I will contend that Generations takes the cake as the worst TNG movie. Obviously, the goal of this film was to get Kirk and Picard on the screen at the same time. Everything else in this film is a contrivance to make this happen, and it's not even good science fiction to get us there. To add grevious insult to injury, we get tragically little screen time between Malcom McDowell and Patrick Stewart and their poorly crafted motivations in the film's "climax". This casting choice should have surpassed Wrath of Kahn by a light year for scenery chewing awesomeness, but is instead overshadowed by Capt. Kirk barely accomplishing anything instead.
Also, in a moment of "let's double-down on fan-service", Picard Season 3 has a nod to Generations. There's a blink-and-you'll-miss-it moment when the gang is on the Daystrom Institute space station. A sealed room is marked as containing the remains of Capt. Kirk, probably of interest since he went MIA only to turn up decades later in Picard's logs as having returned from the Nexus.
Ah yes, the ledgers.
Actuarial acrobatics so foul, that they are still talking of it on Feringinar to this day. The Klingons involved thought they had invented a new martial art by way of mathematics, and their deep fiscal wounds would be the stuff of song and wine in Stovokor. Unfortunately, it was a hilariously naked attempt at simple fraud. No double-books, no accumulation of rounding errors, no plausible line-items for non-existent goods, no money laundering, no elaborate fences, no nameless middlemen that aren't middlemen, no real subterfuge. Just plain, conventional, bad math and bogus prices. No, the legend persists not because of how brilliant a scam this was, but rather how something so simple almost toppled one of the greatest houses on Kronos; a practical bankruptcy for a Klingon! That is, until Quark came along and explained the deed in plain, simple, Federation Common tongue (ugh) so that even a baby could understand.
Shaxs is a menace.
...
But that other warp core totally had it coming.

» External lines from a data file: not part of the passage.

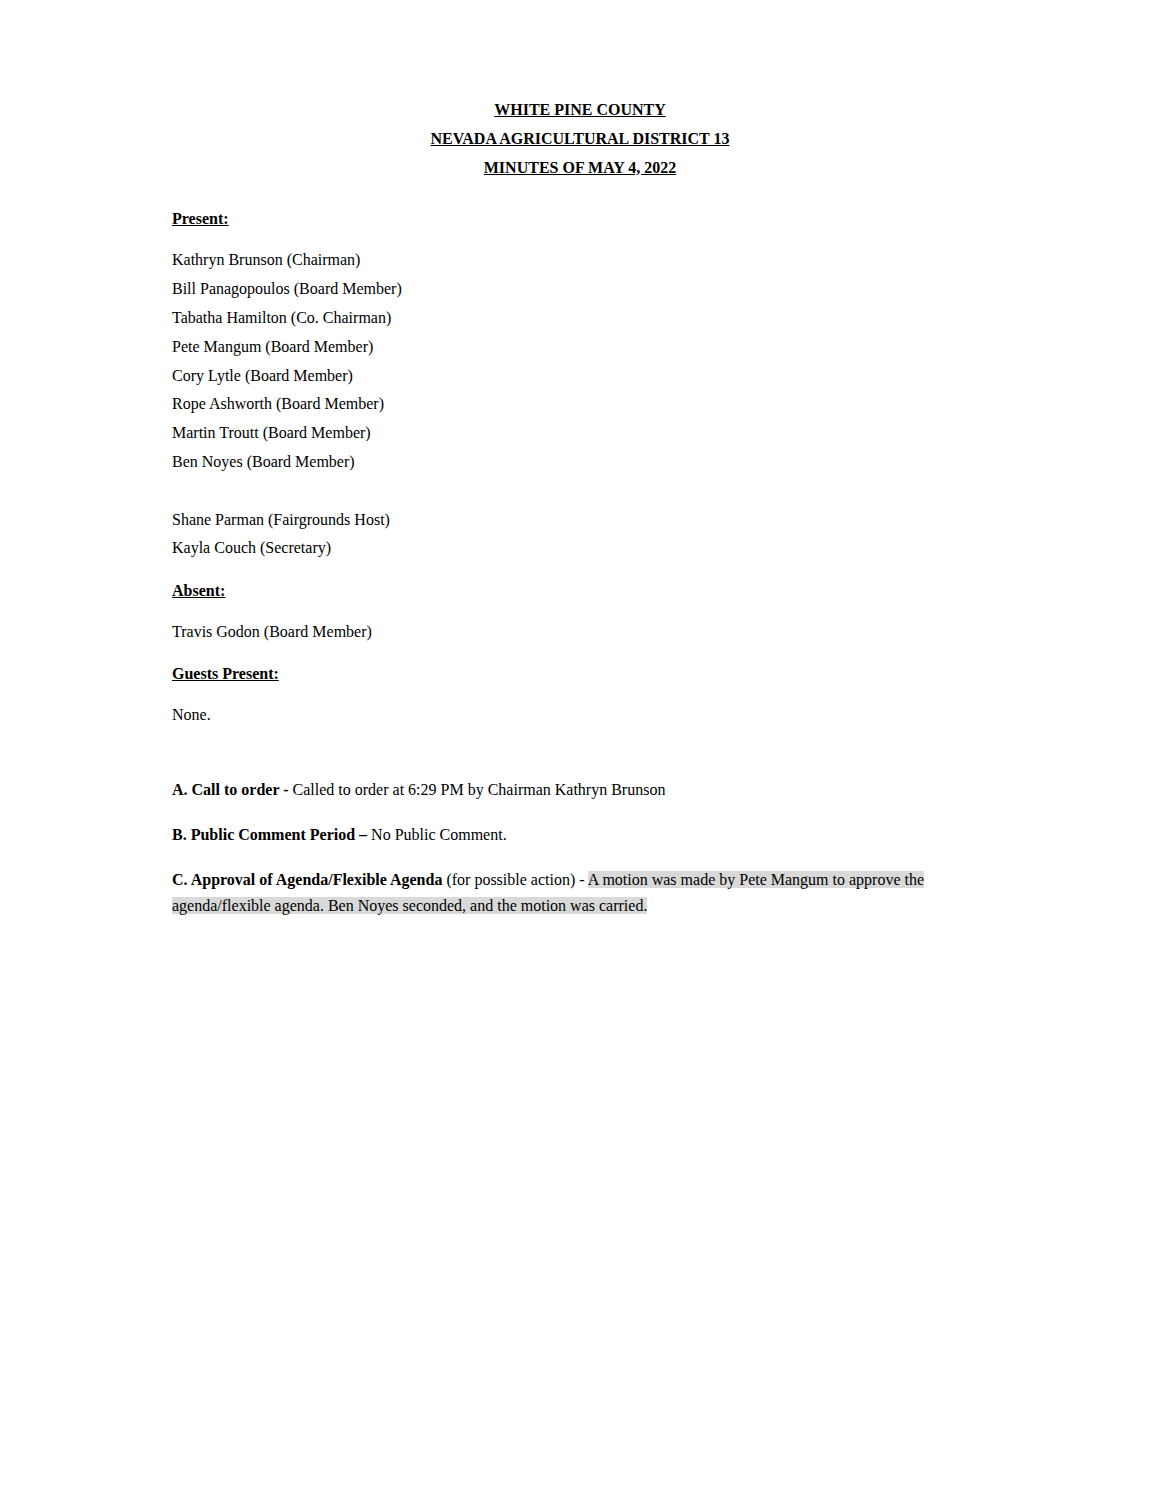WHITE PINE COUNTY
NEVADA AGRICULTURAL DISTRICT 13
MINUTES OF MAY 4, 2022
Present:
Kathryn Brunson (Chairman)
Bill Panagopoulos (Board Member)
Tabatha Hamilton (Co. Chairman)
Pete Mangum (Board Member)
Cory Lytle (Board Member)
Rope Ashworth (Board Member)
Martin Troutt (Board Member)
Ben Noyes (Board Member)
Shane Parman (Fairgrounds Host)
Kayla Couch (Secretary)
Absent:
Travis Godon (Board Member)
Guests Present:
None.
A. Call to order - Called to order at 6:29 PM by Chairman Kathryn Brunson
B. Public Comment Period – No Public Comment.
C. Approval of Agenda/Flexible Agenda (for possible action) - A motion was made by Pete Mangum to approve the agenda/flexible agenda. Ben Noyes seconded, and the motion was carried.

@Stamets, you'll be missed.
I don't know what condition c/Risa was in before you got here but you clearly helped build the phenomenon it is today. I know that, by your own admission, you're (re)posting largely out of a hand-built database of old Trek memes, lovingly archived from elsewhere. But I wouldn't think that a small task - it's a lot more effort than any of us shitposters ever summoned for a few laughs. So, we're all standing on your shoulders to an extent. And all of it has been the highlight of my post-Reddit online reading this year, so thanks for everything.
See you out in the Fediverse.
First off: Thanks, I hate it. Now that's possibly in my head forever.
Secondly, you're probably right.
There were endless moments in season 3 that would have been solved by reaching out to the progressive Borg collective from the season 2 finale. Not to mention that a few character arcs and character development moments that just seem suspiciously absent in season 3. So, is the entirety of season 2 not cannon or am I missing something?